Databricks

bhawik21 · ‎02-11-2022

I have used mlflow and got my model served through REST API. It work fine when all model features are provided. But my use case is that only a single feature (the primary key) will be provided by the consumer application, and my code has to lookup the other features from a database based on that key and then use the model.predict to return the prediction. I tried researching but understood that the REST endpoints will simply invoke the model.predict function.

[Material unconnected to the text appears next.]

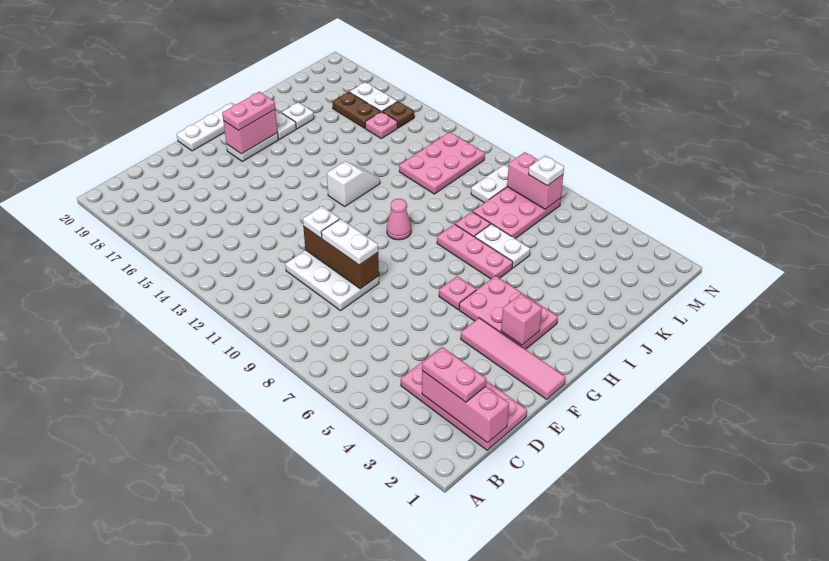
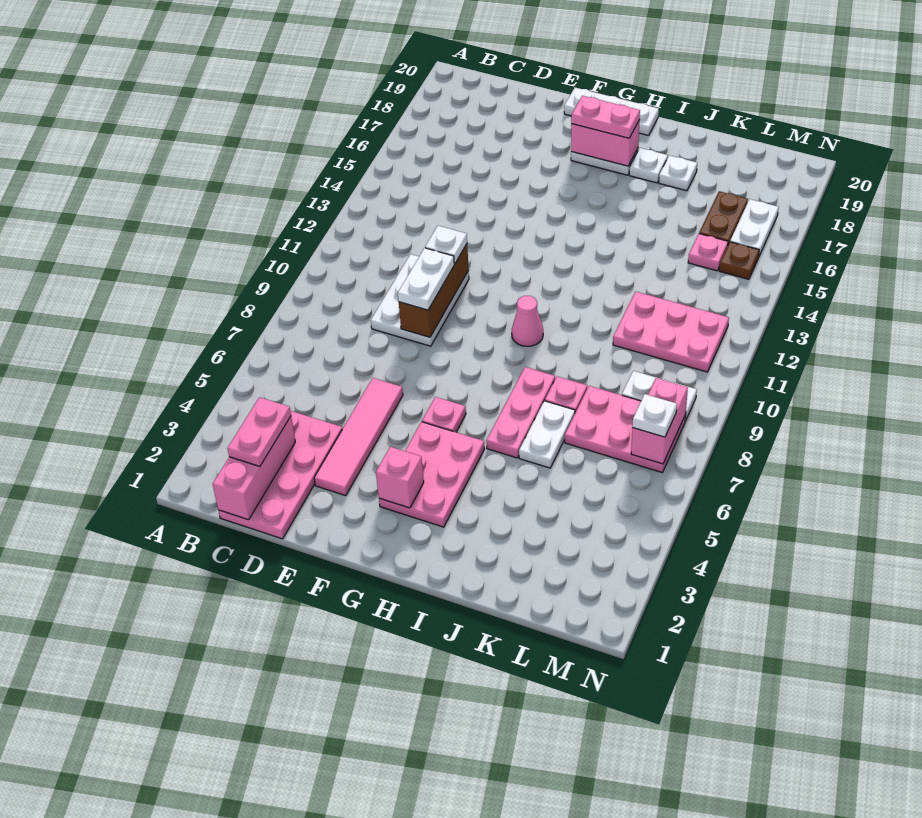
pink tile F1:F4 level 1 -> pink tile E3:E6 level 1
white slope H13:I13 level 1 top H -> none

How can I make it invoke a data massaging function before predicting?

-werners- · ‎02-11-2022

you want a machine learning pipeline, part of so called MLOps.

You can find a lot online, like here f.e.

View solution in original post

-werners- · ‎02-11-2022

you want a machine learning pipeline, part of so called MLOps.

You can find a lot online, like here f.e.

bhawik21 · ‎06-23-2022

Thanks @Werner Stinckens , while pipeline can condense data prep into an abstraction, the usecase in question was about invocation of a data massaging function within the model's predict function.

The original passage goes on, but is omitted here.